# $K(x,t)=2\pi\sum_{n=1}^\infty n\sin(n\pi x)e^{-n^2\pi^2t}$ satisfies some “pseudo-good-kernel” properties

convolutionfourier analysisharmonic-analysisreal-analysis

Let $$f\in C([0,\infty))$$. Define
$$K(x,t)=2\pi\sum_{n=1}^\infty n\sin(n\pi x)e^{-n^2\pi^2t},\qquad x\in[0,1],\ t>0.$$
Show that
$$\lim_{x\to0^+}\int_0^tK(x,t-\tau)f(\tau)\,d\tau=f(t), \qquad t>0.$$

I can show the result by assuming that
$$\lim_{x\to0^+}\int_0^tK(x,t-\tau)\,d\tau=1,\tag{1}$$
and
$$\int_0^1 |K(x,t)|\,dt<\infty \text{ for all } x \text{ close to }0.\tag{2}$$
For any $$\varepsilon>0$$, we can find $$\delta>0$$ so that $$|f(\tau)-f(t)|<\varepsilon$$ for all $$\tau\in(t-\delta,\delta)$$. In $$[\delta,t)$$, the series defining $$K$$ is convergent absolutely and we can change the order of limitation and integration to get
$$\lim_{x\to0^+}\int_0^{t-\delta}K(x,t-\tau)f(\tau)\,d\tau=0.$$
As for the integration in $$(t-\delta,t)$$, we have
$$\int_{t-\delta}^t |K(x,t-\tau)||f(\tau)-f(t)|\,d\tau\leq \varepsilon\int_{t-\delta}^t |K(x,t-\tau)|\,d\tau\lesssim \varepsilon,$$
by $$(2)$$. And now the result follows from $$(1)$$.

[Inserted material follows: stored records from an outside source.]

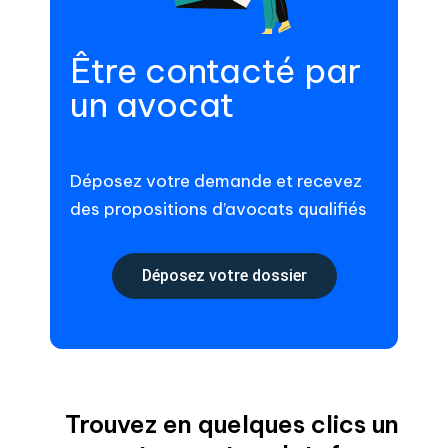
Être contacté par
un avocat
Déposez votre demande et recevez
des propositions d’avocats qualifiés
Déposez votre dossier
Trouvez en quelques clics un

I have no idea how to show $$(1)$$ and $$(2)$$. It seems that we need to carefully use the definition of $$K$$. For example, if we simply apply Fubini to $$(2)$$, we will get a divergent integral.

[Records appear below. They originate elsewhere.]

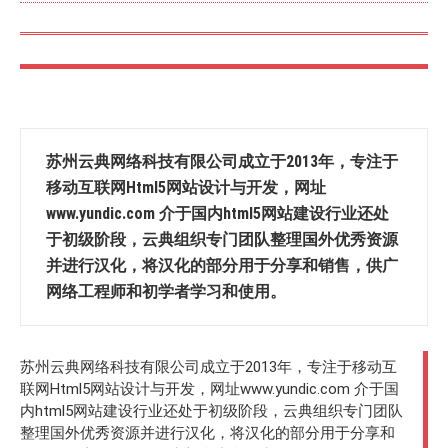
苏州云典网络科技有限公司成立于2013年，专注于
移动互联网Html5网站设计与开发，网址
www.yundic.com 介于国内html5网站建设行业还处
于初级阶段，云典组织专门团队整理国外优秀资源
并进行汉化，将汉化的部分用于分享和销售，供广
网络工程师和初学者学习和使用。
苏州云典网络科技有限公司成立于2013年，专注于移动互
联网Html5网站设计与开发，网址www.yundic.com 介于国
内html5网站建设行业还处于初级阶段，云典组织专门团队
整理国外优秀资源并进行汉化，将汉化的部分用于分享和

Any help would be appreciated!

The alternative representation $$K(x,t)=\frac1{t\sqrt{\pi t}}\sum_{n=-\infty}^\infty\left(n+\frac x2\right)\exp\left[-\frac1t\left(n+\frac x2\right)^2\right]\tag{\ast}\label{altrep}$$ makes all the claims easy to obtain. Say, for $$0 we get $$\newcommand{\erfc}{\operatorname{erfc}}\int_0^t K(x,\tau)\,d\tau=\erfc\frac{x}{2\sqrt{t}}+\sum_{n=1}^\infty\left[\erfc\frac1{\sqrt{t}}\left(n+\frac x2\right)-\erfc\frac1{\sqrt{t}}\left(n-\frac x2\right)\right].$$ This tends to $$1$$ as $$x\to 0^+$$, which shows $$(1)$$. If we replace $$[\ldots-\ldots]$$ with $$[\ldots+\ldots]$$ above, we get an upper bound for $$\int_0^t|K(x,\tau)|\,d\tau$$, sufficient to see why $$(2)$$ holds.

To prove \eqref{altrep}, apply the Poisson summation formula $$\sum_{n=-\infty}^\infty g(n)=\sum_{n=-\infty}^\infty\hat{g}(n),\qquad\hat{g}(\eta)=\int_{-\infty}^\infty g(\xi)e^{-2\pi i\eta\xi}\,d\xi$$ to $$g(\xi)=\pi\xi\sin x\pi\xi\ e^{-(\pi\xi)^2t}$$, and obtain $$\hat{g}(\eta)$$ using known integrals $$\int_{-\infty}^\infty e^{-a^2 x^2}\cos 2bx\,dx=\frac{\sqrt\pi}{a}e^{-(b/a)^2}\underset{\partial/\partial b}{\implies}\int_{-\infty}^\infty xe^{-a^2 x^2}\sin 2bx\,dx=\frac{b\sqrt\pi}{a^3}e^{-(b/a)^2}.$$